Warwickshire women plan for monthly ambulance trip to Ukraine
- Published
A group of women are planning to drive an ambulance packed with medical supplies every month to help with the aid effort in Ukraine.
The volunteers, from Warwickshire, have already taken five ambulances and a sports utility vehicle under the Ambulance Aid project.
Medical Aid Ukraine, which has stocked ambulances, said it was looking for funds.
Dr Tania Hebert stated aid was "even more needed than ever".
The doctor in Warwickshire, from Medical Aid Ukraine, who is taking across aid to the country, said: "A lot of the supply chains are still not working.
"A lot of the aid that was delivered at the start of the war has now been used, so they are running out of stuff everywhere.

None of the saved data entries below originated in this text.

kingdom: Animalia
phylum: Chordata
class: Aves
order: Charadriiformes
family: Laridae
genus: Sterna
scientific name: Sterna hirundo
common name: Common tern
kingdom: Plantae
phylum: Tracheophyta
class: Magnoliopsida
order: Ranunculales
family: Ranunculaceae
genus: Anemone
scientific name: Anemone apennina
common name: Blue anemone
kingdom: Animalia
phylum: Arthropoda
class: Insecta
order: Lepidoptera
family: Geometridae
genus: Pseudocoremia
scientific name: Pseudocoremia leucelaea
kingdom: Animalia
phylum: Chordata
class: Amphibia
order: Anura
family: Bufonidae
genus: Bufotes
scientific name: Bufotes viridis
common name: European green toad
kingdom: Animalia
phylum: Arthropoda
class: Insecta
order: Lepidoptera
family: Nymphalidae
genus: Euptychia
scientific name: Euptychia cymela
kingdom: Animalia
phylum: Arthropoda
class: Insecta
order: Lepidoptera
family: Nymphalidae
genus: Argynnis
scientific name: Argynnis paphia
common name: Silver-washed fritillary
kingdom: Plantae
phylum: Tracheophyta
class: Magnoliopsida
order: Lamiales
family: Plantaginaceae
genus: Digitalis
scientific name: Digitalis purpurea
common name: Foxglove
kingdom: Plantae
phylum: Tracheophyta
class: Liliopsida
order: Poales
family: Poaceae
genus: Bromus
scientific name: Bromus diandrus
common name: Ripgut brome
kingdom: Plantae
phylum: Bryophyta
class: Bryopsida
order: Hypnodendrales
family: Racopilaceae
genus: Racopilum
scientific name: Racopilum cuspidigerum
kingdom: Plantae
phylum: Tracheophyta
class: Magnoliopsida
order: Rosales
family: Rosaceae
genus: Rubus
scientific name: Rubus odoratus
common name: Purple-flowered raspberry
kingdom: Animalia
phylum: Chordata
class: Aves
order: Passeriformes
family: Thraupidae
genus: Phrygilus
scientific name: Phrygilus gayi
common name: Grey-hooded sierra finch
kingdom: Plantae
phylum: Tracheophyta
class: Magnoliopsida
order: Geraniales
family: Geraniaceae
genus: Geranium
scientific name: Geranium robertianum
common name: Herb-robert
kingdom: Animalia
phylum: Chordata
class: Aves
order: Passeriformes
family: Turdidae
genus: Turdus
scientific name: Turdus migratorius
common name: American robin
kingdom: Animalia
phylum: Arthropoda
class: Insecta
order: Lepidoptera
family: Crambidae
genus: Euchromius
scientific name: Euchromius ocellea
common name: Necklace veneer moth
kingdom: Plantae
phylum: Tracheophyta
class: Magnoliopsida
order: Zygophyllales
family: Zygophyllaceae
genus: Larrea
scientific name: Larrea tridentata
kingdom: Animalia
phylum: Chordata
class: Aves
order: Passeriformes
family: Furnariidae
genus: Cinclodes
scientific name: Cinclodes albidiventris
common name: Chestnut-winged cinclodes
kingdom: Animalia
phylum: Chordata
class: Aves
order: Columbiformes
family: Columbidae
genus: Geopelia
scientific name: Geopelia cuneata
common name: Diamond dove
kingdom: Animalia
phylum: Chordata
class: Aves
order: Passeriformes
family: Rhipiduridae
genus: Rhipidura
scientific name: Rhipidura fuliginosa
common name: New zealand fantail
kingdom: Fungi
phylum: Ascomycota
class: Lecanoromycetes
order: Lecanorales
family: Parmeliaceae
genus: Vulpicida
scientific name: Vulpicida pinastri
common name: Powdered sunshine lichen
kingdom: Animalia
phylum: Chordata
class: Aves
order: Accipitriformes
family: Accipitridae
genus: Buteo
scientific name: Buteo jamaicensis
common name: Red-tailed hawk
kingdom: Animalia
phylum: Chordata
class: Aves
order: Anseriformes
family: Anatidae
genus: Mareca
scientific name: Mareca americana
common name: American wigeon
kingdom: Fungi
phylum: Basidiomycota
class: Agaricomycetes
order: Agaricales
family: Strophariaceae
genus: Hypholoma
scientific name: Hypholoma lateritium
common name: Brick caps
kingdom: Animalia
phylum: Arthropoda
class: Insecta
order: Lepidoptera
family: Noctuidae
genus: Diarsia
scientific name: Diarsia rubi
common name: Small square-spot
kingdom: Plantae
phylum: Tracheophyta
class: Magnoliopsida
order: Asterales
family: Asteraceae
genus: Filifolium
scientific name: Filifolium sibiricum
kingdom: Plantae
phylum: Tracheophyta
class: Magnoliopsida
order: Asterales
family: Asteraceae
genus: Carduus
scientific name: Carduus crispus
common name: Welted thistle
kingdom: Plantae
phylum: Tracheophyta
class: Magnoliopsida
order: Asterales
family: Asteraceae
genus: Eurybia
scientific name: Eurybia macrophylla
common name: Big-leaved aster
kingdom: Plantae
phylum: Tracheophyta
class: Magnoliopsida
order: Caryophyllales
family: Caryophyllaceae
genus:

"We're trying to fundraise to send over more ambulances in the next few months."
Asked what it was like driving to Ukraine, Nicola Edwards, from Ambulance Aid, said: "We're just full of adrenaline."
She added: "We get there, it's the most humbling experience and the gratitude from the locals is absolutely superb, so it makes all those thousands of miles worth it."
BBC programme Holby City has donated an ambulance, which has needed some repairs before it will go to Ukraine.
Tor Wilkes, from Ambulance Aid, said it would be filled with "critical medical supplies".
She stated that in another ambulance it took out there were supplies that were "genuinely going to save lives and change lives".
Ms Wilkes added: "They're going to be able to keep their vision. They're going to be able to keep their limbs."